Stiamo vivendo una vita genuina e vera? Stiamo vivendo quello che sappiamo essere la verità sulla vita? Cristo ci ha dato la vera stima di questo mondo e di tutto ciò che è in esso, ha misurato per noi le esigenze di Dio, ci ha mostrato qual è la verità sull'amore di Dio; -stiamo vivendo in questa verità? Non troviamo che nelle nostre migliori intenzioni c'è qualche mescolanza di elementi estranei, e nella nostra scelta più sicura di Cristo qualche residuo di elementi che ci ricondurranno dalla nostra scelta? Anche se possediamo Cristo come nostro Salvatore dal peccato, siamo solo a metà inclini a uscire dalla sua schiavitù.
Preghiamo Dio per la liberazione, e quando Egli spalanca davanti a noi la porta che conduce lontano dalla tentazione, ci rifiutiamo di vederla, o esitiamo finché non si chiude di nuovo. Sappiamo come possiamo diventare santi, eppure non useremo la nostra conoscenza.
Cerchiamo, qualunque altra cosa, di essere genuini. Non scherziamo con lo scopo e le esigenze di Cristo. Nella nostra coscienza più profonda e più chiara vediamo che Cristo apre la strada alla vera vita dell'uomo; che è nostra parte fare spazio a questa vita di abnegazione nei nostri giorni e nelle nostre circostanze; che finché non lo faremo potremo essere chiamati cristiani solo per cortesia. Le convinzioni e le credenze che Cristo ispira sono convinzioni e credenze su ciò che dovremmo essere, e su cosa Cristo significa che tutta la vita umana sia, e finché queste convinzioni e credenze non saranno incarnate nei nostri veri sé viventi, e nella nostra condotta e vita, ci sentiamo che non siamo genuini.

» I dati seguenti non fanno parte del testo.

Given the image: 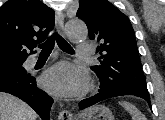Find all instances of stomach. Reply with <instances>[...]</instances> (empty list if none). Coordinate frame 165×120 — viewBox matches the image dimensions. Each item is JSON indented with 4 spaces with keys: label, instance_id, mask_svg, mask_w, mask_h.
I'll list each match as a JSON object with an SVG mask.
<instances>
[{
    "label": "stomach",
    "instance_id": "0dacf381",
    "mask_svg": "<svg viewBox=\"0 0 165 120\" xmlns=\"http://www.w3.org/2000/svg\"><path fill=\"white\" fill-rule=\"evenodd\" d=\"M79 120H115L112 112L104 105H95L86 109Z\"/></svg>",
    "mask_w": 165,
    "mask_h": 120
}]
</instances>
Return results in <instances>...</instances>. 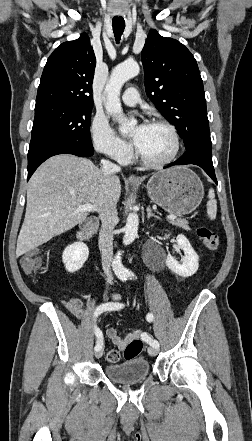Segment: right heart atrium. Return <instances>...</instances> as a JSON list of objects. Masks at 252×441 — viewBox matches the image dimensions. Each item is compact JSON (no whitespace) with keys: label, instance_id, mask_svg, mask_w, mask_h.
I'll list each match as a JSON object with an SVG mask.
<instances>
[{"label":"right heart atrium","instance_id":"obj_1","mask_svg":"<svg viewBox=\"0 0 252 441\" xmlns=\"http://www.w3.org/2000/svg\"><path fill=\"white\" fill-rule=\"evenodd\" d=\"M90 134L94 148L102 155L122 164L131 159L130 146L115 133L105 117L93 118Z\"/></svg>","mask_w":252,"mask_h":441}]
</instances>
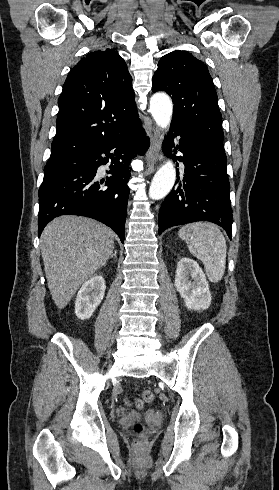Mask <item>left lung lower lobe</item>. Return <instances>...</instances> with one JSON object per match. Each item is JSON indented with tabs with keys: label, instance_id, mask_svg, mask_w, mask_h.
Instances as JSON below:
<instances>
[{
	"label": "left lung lower lobe",
	"instance_id": "left-lung-lower-lobe-1",
	"mask_svg": "<svg viewBox=\"0 0 279 490\" xmlns=\"http://www.w3.org/2000/svg\"><path fill=\"white\" fill-rule=\"evenodd\" d=\"M174 136L181 137L177 148L183 156L176 160L185 166L184 178L161 206L159 234L172 226L209 221L225 229L231 239L232 208L223 142L171 123L164 149L170 148Z\"/></svg>",
	"mask_w": 279,
	"mask_h": 490
}]
</instances>
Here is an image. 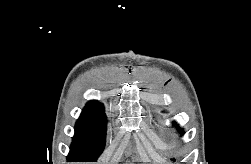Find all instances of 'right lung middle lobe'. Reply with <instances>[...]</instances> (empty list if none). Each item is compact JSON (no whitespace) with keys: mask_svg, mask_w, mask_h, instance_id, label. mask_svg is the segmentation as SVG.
Masks as SVG:
<instances>
[{"mask_svg":"<svg viewBox=\"0 0 251 164\" xmlns=\"http://www.w3.org/2000/svg\"><path fill=\"white\" fill-rule=\"evenodd\" d=\"M106 124L103 108L85 107L75 126V135L67 160L96 161L105 146Z\"/></svg>","mask_w":251,"mask_h":164,"instance_id":"1","label":"right lung middle lobe"}]
</instances>
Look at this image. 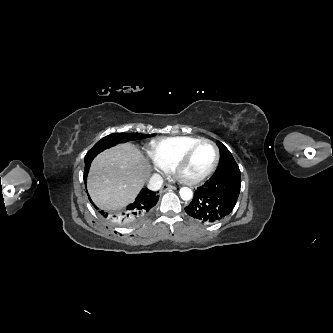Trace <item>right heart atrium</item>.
Masks as SVG:
<instances>
[{"label": "right heart atrium", "mask_w": 333, "mask_h": 333, "mask_svg": "<svg viewBox=\"0 0 333 333\" xmlns=\"http://www.w3.org/2000/svg\"><path fill=\"white\" fill-rule=\"evenodd\" d=\"M150 159L153 165V168L157 171H165V167L158 161L154 154H150Z\"/></svg>", "instance_id": "d8ad5b80"}]
</instances>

Il tempo non ci porterà alcun sollievo da questa posizione umiliante, a meno che il tempo non ci porti alla fine ad abbandonarci liberamente allo Spirito di Cristo, e a meno che, invece di guardare al regno che Egli cerca di stabilire come un'utopia del tutto impossibile, non ci poniamo risolutamente e totalmente per aiutare ad annettere al Suo governo il nostro piccolo mondo di affari e di tutti i rapporti della vita. Avere convinzioni va bene, ma se queste convinzioni non sono incarnate nella nostra vita, allora perdiamo la nostra vita e la nostra casa è costruita sulla sabbia.